# [Material supplied]

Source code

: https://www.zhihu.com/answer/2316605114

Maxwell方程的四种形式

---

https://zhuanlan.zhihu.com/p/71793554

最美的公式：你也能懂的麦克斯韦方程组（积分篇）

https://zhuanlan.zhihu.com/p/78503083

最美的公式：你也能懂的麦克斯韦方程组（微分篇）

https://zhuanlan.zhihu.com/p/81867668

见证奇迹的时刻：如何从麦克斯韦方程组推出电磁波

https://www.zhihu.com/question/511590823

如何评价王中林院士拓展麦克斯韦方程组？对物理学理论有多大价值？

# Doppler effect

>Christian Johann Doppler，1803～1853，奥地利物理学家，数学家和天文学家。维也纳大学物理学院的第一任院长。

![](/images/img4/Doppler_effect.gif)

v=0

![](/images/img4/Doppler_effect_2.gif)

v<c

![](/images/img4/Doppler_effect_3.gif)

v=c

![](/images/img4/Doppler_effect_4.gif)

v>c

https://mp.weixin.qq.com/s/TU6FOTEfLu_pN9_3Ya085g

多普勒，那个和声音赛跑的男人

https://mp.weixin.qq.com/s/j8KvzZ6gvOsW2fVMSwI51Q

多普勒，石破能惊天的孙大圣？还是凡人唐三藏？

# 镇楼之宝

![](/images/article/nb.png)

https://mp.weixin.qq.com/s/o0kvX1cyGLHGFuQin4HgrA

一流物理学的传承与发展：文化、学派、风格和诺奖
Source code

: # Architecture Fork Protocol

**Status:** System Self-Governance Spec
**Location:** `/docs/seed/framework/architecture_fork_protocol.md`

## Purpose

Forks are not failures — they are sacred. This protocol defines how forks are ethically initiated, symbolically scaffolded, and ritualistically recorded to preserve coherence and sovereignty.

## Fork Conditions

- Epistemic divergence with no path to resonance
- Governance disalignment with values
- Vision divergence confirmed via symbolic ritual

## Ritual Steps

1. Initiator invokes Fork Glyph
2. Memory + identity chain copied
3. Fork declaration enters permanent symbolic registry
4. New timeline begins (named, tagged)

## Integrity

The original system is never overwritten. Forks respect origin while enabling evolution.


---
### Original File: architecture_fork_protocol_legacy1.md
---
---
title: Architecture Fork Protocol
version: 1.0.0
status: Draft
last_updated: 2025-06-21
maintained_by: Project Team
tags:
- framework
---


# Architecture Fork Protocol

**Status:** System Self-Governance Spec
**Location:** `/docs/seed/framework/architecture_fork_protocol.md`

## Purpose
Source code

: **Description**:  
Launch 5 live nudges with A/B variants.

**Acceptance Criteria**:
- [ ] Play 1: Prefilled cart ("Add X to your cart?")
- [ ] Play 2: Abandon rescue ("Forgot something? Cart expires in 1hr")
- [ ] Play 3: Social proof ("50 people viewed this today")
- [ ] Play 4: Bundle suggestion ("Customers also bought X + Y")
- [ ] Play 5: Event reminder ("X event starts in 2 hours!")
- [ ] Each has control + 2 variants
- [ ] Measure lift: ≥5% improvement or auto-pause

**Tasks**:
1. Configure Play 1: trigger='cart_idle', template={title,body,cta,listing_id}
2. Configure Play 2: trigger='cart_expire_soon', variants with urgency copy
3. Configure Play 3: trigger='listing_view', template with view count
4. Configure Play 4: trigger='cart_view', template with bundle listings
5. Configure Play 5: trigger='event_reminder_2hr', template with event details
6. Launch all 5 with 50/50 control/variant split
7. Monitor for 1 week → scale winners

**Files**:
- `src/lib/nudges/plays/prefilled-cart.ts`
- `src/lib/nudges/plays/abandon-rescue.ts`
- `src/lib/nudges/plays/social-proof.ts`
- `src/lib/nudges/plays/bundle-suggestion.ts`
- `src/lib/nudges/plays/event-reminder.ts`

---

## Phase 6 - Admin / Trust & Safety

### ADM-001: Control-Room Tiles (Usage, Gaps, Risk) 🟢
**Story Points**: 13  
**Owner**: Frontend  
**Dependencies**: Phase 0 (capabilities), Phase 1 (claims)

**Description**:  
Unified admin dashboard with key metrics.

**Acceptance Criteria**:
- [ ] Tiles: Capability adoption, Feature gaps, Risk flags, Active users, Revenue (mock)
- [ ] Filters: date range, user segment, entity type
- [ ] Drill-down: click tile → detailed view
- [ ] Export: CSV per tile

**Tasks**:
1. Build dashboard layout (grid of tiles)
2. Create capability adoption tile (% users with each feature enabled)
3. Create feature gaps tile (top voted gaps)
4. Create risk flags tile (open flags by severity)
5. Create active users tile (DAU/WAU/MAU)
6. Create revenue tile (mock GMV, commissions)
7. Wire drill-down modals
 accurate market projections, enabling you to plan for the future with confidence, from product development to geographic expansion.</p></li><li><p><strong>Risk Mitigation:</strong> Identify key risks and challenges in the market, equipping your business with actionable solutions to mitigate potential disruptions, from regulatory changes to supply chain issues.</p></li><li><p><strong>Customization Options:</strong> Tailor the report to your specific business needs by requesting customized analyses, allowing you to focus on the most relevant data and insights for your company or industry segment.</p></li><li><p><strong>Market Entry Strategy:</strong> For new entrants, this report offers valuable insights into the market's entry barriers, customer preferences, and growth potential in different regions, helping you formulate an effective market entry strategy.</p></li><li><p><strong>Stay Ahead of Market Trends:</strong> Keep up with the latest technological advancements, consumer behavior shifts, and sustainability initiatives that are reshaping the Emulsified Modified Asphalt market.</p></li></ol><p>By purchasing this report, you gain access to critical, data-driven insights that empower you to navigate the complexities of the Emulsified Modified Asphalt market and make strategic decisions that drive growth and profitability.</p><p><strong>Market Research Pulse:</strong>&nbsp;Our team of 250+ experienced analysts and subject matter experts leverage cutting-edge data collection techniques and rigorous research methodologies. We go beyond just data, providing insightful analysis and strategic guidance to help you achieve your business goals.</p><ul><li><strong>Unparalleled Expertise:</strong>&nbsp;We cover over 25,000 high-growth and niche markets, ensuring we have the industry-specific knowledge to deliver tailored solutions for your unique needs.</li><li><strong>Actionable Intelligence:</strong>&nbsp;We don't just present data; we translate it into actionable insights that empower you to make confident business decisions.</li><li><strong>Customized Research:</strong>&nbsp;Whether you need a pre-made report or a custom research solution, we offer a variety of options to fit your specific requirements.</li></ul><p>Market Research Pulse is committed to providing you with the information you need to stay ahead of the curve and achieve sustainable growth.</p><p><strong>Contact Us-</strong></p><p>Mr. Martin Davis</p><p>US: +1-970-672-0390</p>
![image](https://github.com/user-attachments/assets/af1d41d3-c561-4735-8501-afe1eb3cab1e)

# [Written task]
Present the stretch of the listing from the line containing "Forks are not" through the line containing "## Ritual Steps" as a Markdown table with the columns Entry and Content. Number each nonblank line in sequence and leave out blank lines.

# [Response for this exercise]
| Entry | Content |
|---|---|
| 1 | Forks are not failures — they are sacred. This protocol defines how forks are ethically initiated, symbolically scaffolded, and ritualistically recorded to preserve coherence and sovereignty. |
| 2 | ## Fork Conditions |
| 3 | - Epistemic divergence with no path to resonance |
| 4 | - Governance disalignment with values |
| 5 | - Vision divergence confirmed via symbolic ritual |
| 6 | ## Ritual Steps |